Her fascination with seeds would also continue. “I did my postgrad in ‘94, ‘95 and I did a lot of studies on Hindi rituals and rituals in the region – and a number of them involved seeds and pods and the chilli was very much used as well. I started building a lot around that,” said Nahappan.
She continued: “Seeds are a mysterious thing. They have potential energy, and I’m always keen on exploring different types of energy. And when I was trying to show what would give one a kind of high energy – that’s when I discovered the chilli. In the spectrum of taste, the chilli is top. It became a metaphor for high energy.”

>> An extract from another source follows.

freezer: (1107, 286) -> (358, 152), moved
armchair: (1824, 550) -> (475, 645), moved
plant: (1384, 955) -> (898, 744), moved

Her artworks have also become a way of making sense of the world around her. When asked if her heritage played a strong part in her choice of what art to create, Nahappan said: “The heritage is through the exposure I’ve had, but at the same time, I always try to connect with my surroundings – Asia and Southeast Asia."
She added: "There is that thread that connects all of us – the philosophies, the rituals and all these things. For me, I want to see the trail of how found materials and objects become important to individuals in different parts of the region. All of these has a soul and to me, you’re connecting with that the soul of Asia.”
ANOTHER DIMENSION OF SINGAPORE
While Nahappan’s public artworks are what many in Singapore are familiar with, her creations have also been critically lauded and exhibited in venues here and overseas, such as Tokyo, Seoul, Australia, China, Germany, London and New York.
One of her most critically lauded pieces was shown at the Singapore Biennale in 2013, a monumental-yet-meditative installation titled Anahata, which comprised 4,000kg worth of the seeds. And even former US Secretary of State Hillary Clinton has one of her chillies, which was given as an official gift from Singapore.
And this year, her huge chillies will be at Venice for six months. Nahappan is one of two Singaporean artists whose works will be seen during what’s arguably the hottest art event in the world this year.
While her sculpture will be found at the Marinaressa Gardens, Singapore's official representative, artist Song-Ming Ang, will be exhibiting at the country's official pavilion at the Arsenale.
“I think it’s a very good thing – we need to be on an international platform to actually say there is another dimension of Singapore,” she said. “And it’s also quite important for the artists to go abroad and have a different audience – if we expose ourselves, we grow.”
As Nahappan’s giant chillies slowly make their way by sea to be planted on the other side of the world, she’s keeping busy with plans right here in Singapore. One of her projects, slated for the latter part of the year, is a kind of “spice garden” installation at the Indian Heritage Centre.
For her, art-making is a continuous process. “As a contemporary artist, you live in the now and what inspires you for that period of time and where it takes you. Every now and then, a new window will open and you explore what you see beyond that window.”